BEGIN

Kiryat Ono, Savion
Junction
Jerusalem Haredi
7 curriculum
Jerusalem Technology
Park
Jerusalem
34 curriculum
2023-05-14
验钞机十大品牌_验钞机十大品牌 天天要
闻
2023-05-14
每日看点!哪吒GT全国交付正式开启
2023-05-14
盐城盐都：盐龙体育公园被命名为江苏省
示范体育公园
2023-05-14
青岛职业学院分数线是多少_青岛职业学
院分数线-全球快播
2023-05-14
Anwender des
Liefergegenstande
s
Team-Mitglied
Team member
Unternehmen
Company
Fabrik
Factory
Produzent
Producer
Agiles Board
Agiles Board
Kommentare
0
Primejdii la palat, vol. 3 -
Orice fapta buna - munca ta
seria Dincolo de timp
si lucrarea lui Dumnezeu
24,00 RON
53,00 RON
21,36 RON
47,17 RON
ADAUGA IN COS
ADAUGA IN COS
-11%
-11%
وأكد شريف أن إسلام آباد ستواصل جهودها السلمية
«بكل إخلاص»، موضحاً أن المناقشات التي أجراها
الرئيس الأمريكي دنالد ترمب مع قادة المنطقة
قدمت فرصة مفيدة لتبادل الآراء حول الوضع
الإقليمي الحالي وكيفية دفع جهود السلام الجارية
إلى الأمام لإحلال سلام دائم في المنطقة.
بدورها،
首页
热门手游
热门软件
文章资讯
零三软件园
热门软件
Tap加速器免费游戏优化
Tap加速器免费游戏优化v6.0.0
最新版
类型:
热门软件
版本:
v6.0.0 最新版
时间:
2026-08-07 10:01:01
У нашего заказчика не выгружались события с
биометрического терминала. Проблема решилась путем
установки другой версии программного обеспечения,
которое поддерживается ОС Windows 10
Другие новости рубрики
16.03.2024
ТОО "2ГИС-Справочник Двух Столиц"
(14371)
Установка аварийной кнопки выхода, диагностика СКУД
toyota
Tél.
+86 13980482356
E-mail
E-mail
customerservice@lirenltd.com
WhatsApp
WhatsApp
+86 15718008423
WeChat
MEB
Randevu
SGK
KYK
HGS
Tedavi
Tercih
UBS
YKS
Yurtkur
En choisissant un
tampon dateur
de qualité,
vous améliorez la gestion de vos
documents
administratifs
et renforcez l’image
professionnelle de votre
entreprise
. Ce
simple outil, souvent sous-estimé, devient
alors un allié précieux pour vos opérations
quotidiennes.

END

▸ PROBLEM DESCRIPTION: Copy out every line of the rows above, keeping each character and line break unchanged.

▸ TASK OUTPUT:
Kiryat Ono, Savion
Junction
Jerusalem Haredi
7 curriculum
Jerusalem Technology
Park
Jerusalem
34 curriculum
2023-05-14
验钞机十大品牌_验钞机十大品牌 天天要
闻
2023-05-14
每日看点!哪吒GT全国交付正式开启
2023-05-14
盐城盐都：盐龙体育公园被命名为江苏省
示范体育公园
2023-05-14
青岛职业学院分数线是多少_青岛职业学
院分数线-全球快播
2023-05-14
Anwender des
Liefergegenstande
s
Team-Mitglied
Team member
Unternehmen
Company
Fabrik
Factory
Produzent
Producer
Agiles Board
Agiles Board
Kommentare
0
Primejdii la palat, vol. 3 -
Orice fapta buna - munca ta
seria Dincolo de timp
si lucrarea lui Dumnezeu
24,00 RON
53,00 RON
21,36 RON
47,17 RON
ADAUGA IN COS
ADAUGA IN COS
-11%
-11%
وأكد شريف أن إسلام آباد ستواصل جهودها السلمية
«بكل إخلاص»، موضحاً أن المناقشات التي أجراها
الرئيس الأمريكي دنالد ترمب مع قادة المنطقة
قدمت فرصة مفيدة لتبادل الآراء حول الوضع
الإقليمي الحالي وكيفية دفع جهود السلام الجارية
إلى الأمام لإحلال سلام دائم في المنطقة.
بدورها،
首页
热门手游
热门软件
文章资讯
零三软件园
热门软件
Tap加速器免费游戏优化
Tap加速器免费游戏优化v6.0.0
最新版
类型:
热门软件
版本:
v6.0.0 最新版
时间:
2026-08-07 10:01:01
У нашего заказчика не выгружались события с
биометрического терминала. Проблема решилась путем
установки другой версии программного обеспечения,
которое поддерживается ОС Windows 10
Другие новости рубрики
16.03.2024
ТОО "2ГИС-Справочник Двух Столиц"
(14371)
Установка аварийной кнопки выхода, диагностика СКУД
toyota
Tél.
+86 13980482356
E-mail
E-mail
customerservice@lirenltd.com
WhatsApp
WhatsApp
+86 15718008423
WeChat
MEB
Randevu
SGK
KYK
HGS
Tedavi
Tercih
UBS
YKS
Yurtkur
En choisissant un
tampon dateur
de qualité,
vous améliorez la gestion de vos
documents
administratifs
et renforcez l’image
professionnelle de votre
entreprise
. Ce
simple outil, souvent sous-estimé, devient
alors un allié précieux pour vos opérations
quotidiennes.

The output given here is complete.